Are the agencies and KRITFC the only ones at fault? No – there’s been intense public pressure to allow fishing. The pictures I’ve been seeing on Facebook clearly show that a good proportion of people up and down the river haven’t done too badly (in fact quite well)…but yet I still hear some of them say they want more. For the sake of the kings, people (and KRITFC) need to understand the difference between a want and a need.

Since the agencies seem to fall in line lately with KRITFC’s recommendations, here’s what KRITFC can do for the benefit of the fish and the fishermen they represent. First and foremost, inform the citizenry how important the weir projects are to determine how successful a given year’s management was (or in this case wasn’t). More importantly, they need to instill how weirs are the best tools to assess the condition of the runs over time.

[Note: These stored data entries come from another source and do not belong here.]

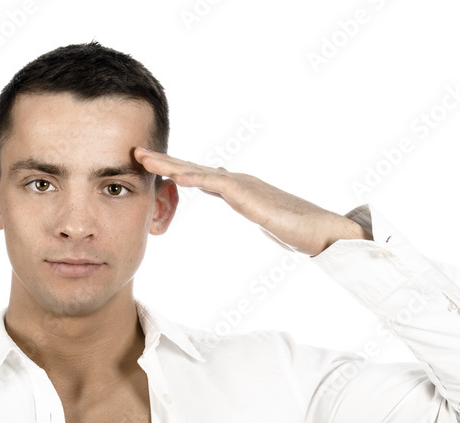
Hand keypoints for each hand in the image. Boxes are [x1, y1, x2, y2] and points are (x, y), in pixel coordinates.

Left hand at [134, 147, 370, 255]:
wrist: (323, 232)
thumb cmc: (297, 228)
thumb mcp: (260, 215)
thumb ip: (242, 202)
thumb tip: (229, 190)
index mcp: (237, 188)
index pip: (198, 176)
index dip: (172, 169)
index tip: (148, 165)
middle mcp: (237, 181)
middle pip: (193, 168)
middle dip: (163, 160)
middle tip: (136, 153)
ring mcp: (243, 186)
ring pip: (199, 172)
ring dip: (170, 165)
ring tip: (144, 159)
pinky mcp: (250, 196)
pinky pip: (217, 185)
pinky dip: (195, 179)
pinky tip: (176, 176)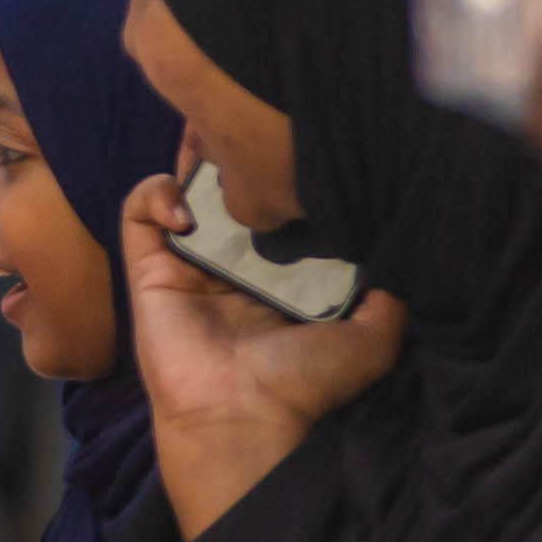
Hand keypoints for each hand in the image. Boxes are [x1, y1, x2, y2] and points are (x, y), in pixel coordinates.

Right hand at [123, 172, 406, 536]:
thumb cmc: (301, 383)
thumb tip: (402, 256)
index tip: (292, 145)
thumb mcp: (371, 338)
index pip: (274, 203)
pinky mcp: (149, 269)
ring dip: (191, 159)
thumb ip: (389, 296)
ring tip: (211, 152)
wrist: (244, 416)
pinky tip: (185, 209)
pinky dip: (155, 194)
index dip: (277, 169)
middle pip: (224, 185)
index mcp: (279, 271)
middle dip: (231, 148)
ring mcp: (188, 262)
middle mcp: (232, 262)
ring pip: (179, 187)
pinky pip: (138, 212)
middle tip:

Over the past few years, KRITFC has brought representatives of Washington state’s Nisqually Tribe, including the late Billy Frank, to the region; Nisqually means “people of the river”. Billy Frank knew the importance of weirs because the Nisually operates several of them. What are our weirs showing us? Although they’ve only been in a few weeks, they’re substantiating what the sonar and test fish projects showed three weeks ago – a very poor return…maybe the lowest on record.

The ultimate question is, how many years like this can the king population take? What I see is a similar situation in the coming years and everyone pointing the finger at the bycatch out in the ocean or something beyond our local control.

For God sakes, let’s all do the right thing now for the kings…if it isn’t already way too late.

Dave Cannon is a fish biologist residing in Aniak, AK.